Of course, this has led to jealousy in Albuquerque where the Occupation was evicted from the UNM campus the other night, without much ceremony, but with several dozen arrests, and the protest demonstration that followed the clearance of Camp Coyote was met with considerable force by the police -- who used tear gas to break it up. Some wag pointed out that Santa Fe's Occupation was getting away with it because they can afford lawyers to fight the matter in court. UPDATE: UNM has just re-issued a permit for (Un)Occupy Albuquerque's stay on campus.

Austin, TX has had quite an up and down ride with its Occupation of City Hall's brutalist concrete exterior. The other day, 38 Occupy Austin participants were arrested for... something. Being there, essentially, and not being polite about it. They had set up tables in the City Hall forecourt for food and information, an action they believed was permitted. Police arrived in force and took down the tables; this caused a loud verbal reaction by the Occupiers which in turn led to numerous arrests for disorderly conduct. There have been many incidents of harassment by the Austin authorities during the period of the Occupation, from insisting that the site must be power-washed every night, to prohibitions on this, that, or the other necessary accessory to the Occupation.

Nashville, TN's Occupation was cleared from Legislative Plaza one night, by order of the City, for all the usual "sanitation" reasons, with dozens of arrests, destruction of the camp, yadda, yadda, and until a local judge intervened, all seemed lost. Behold, he ordered a halt to the arrests and that the camp be restored. Who'd a thunk. But the arrests have continued.

Atlanta, GA's Occupation was cleared from a downtown park with many arrests and has regrouped indoors temporarily. Occupy Atlanta announced its intention to reclaim Troy Davis Park on November 5.

Sacramento, CA's crack legal team is supposed to file a suit in Federal court to stop the arrests today (Tuesday), but we'll see. Press conference scheduled at 10am at the Federal Courthouse.

Des Moines, IA's Occupation was cleared, with dozens of arrests, weeks ago now. The Occupation resumed and it is now being subjected to the usual idiotic harassment.

These are just the ones I've been able to follow to date; there are many others of interest, and I'll be trying to collect information on all the Occupations in Capital Cities.

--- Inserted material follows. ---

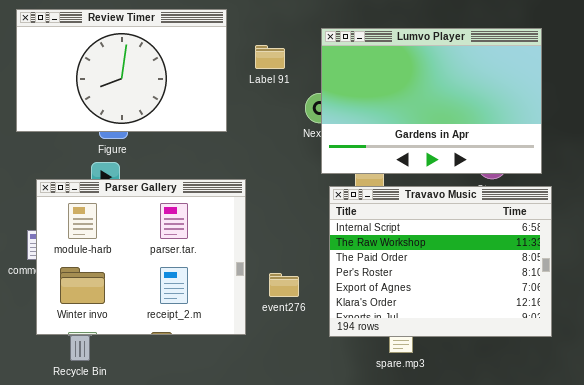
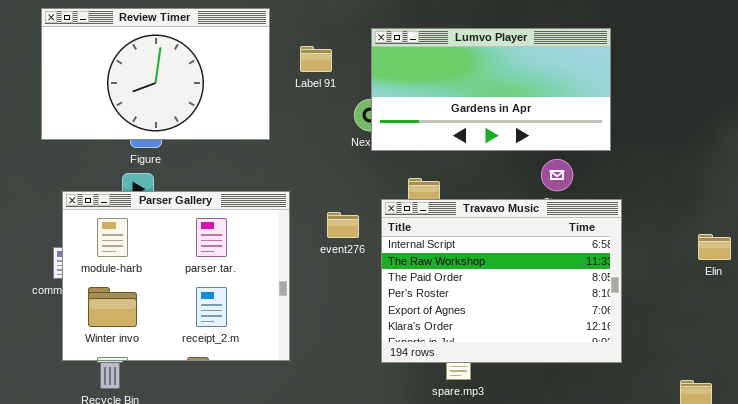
Lumvo Player: [321,28,542,174] -> [371,28,611,151], resized
event276: [269,273,299,297] -> [327,212,359,238], moved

Meanwhile, some stories of being arrested and incarcerated for 'being there' have begun to emerge. I'm surprised there aren't more of them, though. I've heard some brief comments by people who have been arrested here that they have experienced and witnessed things at the jail that have been eye-opening and horrifying, including incidents of arbitrary, unprovoked violence and brutality by the deputies.

But they haven't testified.

This surprises me.

This story, from one of the women who was arrested at the CitiBank branch in New York on October 15 is unusually graphic. It's well worth a read.

A key graph:

During an inordinately lengthy fingerprinting procedure, with the male officers operating the machines and the female officers locking and unlocking our cells as we were called out one by one, it sometimes seemed the police outnumbered us. But still, it took what seemed like hours.

Barely back in our cells, we were taken out again, handcuffed again, this time with a chain between our cuffs, and led “upstairs.” But there had been some mistake. A female officer told "our" officer that, no, she couldn’t process us. Some paperwork was missing, some order, some stamp. Time to cuff us again and go down the stairs back into our cells. How many more instances of handcuffing, uncuffing, leading us up and down stairs and long hallways, waiting, returning, repeating what seemed nonsensical procedures and reversals then followed I do not know and did not count. But a deep sense of disorganization, competence fighting incompetence, if not chaos, reigned. It seemed as if, in the name of bureaucratic rules and regulations, in the name of "security," we were witnessing a dysfunctional institution and people not used to daylight shining in; people generally accountable to no one but themselves.


It's not just a waste of time and money, it's stupid.

Mind-bogglingly stupid. And if this level of official stupidity is applied to peaceful protestors, just think what it is like for someone criminally arrested.